Kodanchery  is a town in Kozhikode district in the state of Kerala, India.

Nearby towns include  Thamarassery, Thiruvambady, Nellipoyil, and Thusharagiri Falls. It is under Thiruvambadi Assembly Constituency. Kodanchery is a Panchayat headquarters.

Demographics
 India census, Kodanchery had a population of 18,461 with 9,233 males and 9,228 females.

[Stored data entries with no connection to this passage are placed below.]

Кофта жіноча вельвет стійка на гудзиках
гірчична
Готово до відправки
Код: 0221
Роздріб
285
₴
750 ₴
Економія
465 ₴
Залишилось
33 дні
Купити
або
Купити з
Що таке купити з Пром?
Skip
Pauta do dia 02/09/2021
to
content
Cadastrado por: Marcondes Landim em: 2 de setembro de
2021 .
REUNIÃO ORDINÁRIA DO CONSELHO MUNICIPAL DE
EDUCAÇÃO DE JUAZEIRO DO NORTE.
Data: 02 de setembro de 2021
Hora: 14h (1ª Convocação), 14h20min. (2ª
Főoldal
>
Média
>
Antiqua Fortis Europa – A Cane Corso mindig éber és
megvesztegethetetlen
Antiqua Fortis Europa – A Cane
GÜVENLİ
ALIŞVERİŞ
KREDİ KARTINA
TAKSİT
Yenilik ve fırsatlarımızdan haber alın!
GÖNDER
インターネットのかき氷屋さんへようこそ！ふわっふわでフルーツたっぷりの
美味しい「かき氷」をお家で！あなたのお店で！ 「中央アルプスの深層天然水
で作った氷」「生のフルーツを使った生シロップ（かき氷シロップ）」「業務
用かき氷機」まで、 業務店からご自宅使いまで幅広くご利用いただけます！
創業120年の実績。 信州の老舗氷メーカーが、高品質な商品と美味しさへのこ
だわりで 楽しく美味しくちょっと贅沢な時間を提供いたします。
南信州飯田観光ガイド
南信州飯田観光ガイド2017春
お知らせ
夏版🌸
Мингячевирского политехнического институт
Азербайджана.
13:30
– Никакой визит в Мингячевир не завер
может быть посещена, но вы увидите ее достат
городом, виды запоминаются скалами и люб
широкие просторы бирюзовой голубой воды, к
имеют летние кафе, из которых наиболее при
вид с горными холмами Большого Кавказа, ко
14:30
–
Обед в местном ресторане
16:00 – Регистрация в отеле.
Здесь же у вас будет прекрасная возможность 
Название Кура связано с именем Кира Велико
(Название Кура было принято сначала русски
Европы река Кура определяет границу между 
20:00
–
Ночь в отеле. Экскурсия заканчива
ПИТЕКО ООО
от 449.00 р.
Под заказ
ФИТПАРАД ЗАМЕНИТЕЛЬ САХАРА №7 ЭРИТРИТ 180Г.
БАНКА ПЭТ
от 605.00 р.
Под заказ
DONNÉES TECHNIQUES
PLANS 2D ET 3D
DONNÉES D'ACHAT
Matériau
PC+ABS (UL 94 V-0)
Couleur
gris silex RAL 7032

Thiruvambady, Pullurampara, Nellipoyil, and Engapuzha are nearby villages of kodanchery. St. Mary's Forane Church, which is a Marian Pilgrimage Center, and St. Joseph's HSS school are located in the heart of the city. It is a plantation destination that abounds in rubber, areca nut, pepper, ginger and various spices. The famous tourist destination Thusharagiri waterfalls is just 10 km from Kodanchery town and 50 km from Kozhikode City.

Culture and people
Though the population is diverse, Kodanchery is a hub of Christians ,mainly Saint Thomas Christians. It is known as mini Kottayam, as most of the people are migrated from different parts of Kottayam.

Administration 
Kodanchery is part of Thiruvambady legislative assembly constituency and  Wayanad parliamentary constituency. The current MLA is Linto Joseph (Indian politician)]. The current MP is Rahul Gandhi.The Grama Panchayat President is Sri Alex Thomas. It is divided into 21 wards. It is in the limits of three Villages - Kodancherry, Koodathai and Nellipoil but in only one Police Station - Kodancherry. PIN Code of Kodancherry is 673580.

History 
The first church in Kodenchery was started at Ambalamkunnu near Kannoth. As the population increased, it was moved to Ambattupadi for convenience, and later to the town where the Kodanchery LP School is situated.

Tourism 
Thusharagiri Falls are a tourist destination in the Malabar region, with five water falls right in the middle of the forest. Two  streams originating from the Western Ghats meet here to form the Chalippuzha River. The river diverges into three waterfalls creating a snowy spray, which gives the name, 'Thusharagiri' ("snow capped mountains"). The highest waterfall is the Thenpara (honey hill) that falls from an altitude of 75 metres.
Chembukkadavu Weir is a small diversion dam situated in Chalippuzha river

Education 
Govt.College Kodancherry
St. Joseph's Higher Secondary School
 St.Mary's English medium school Kodenchery.(CBSE)
 St. George's Higher Secondary School Velamcode

Transportation
Kodenchery village connects to other parts of India through Calicut city on the west and Thamarassery town on the east.  National highway 66 passes through Kozhikode and the northern stretch connects to Mangalore, Goa and Mumbai.  The southern stretch connects to Cochin and Trivandrum.  The eastern National Highway 766 going through Adivaram connects to Kalpetta, Mysore and Bangalore. The nearest airports are at Kannur and Kozhikode.  The nearest railway station is at Kozhikode.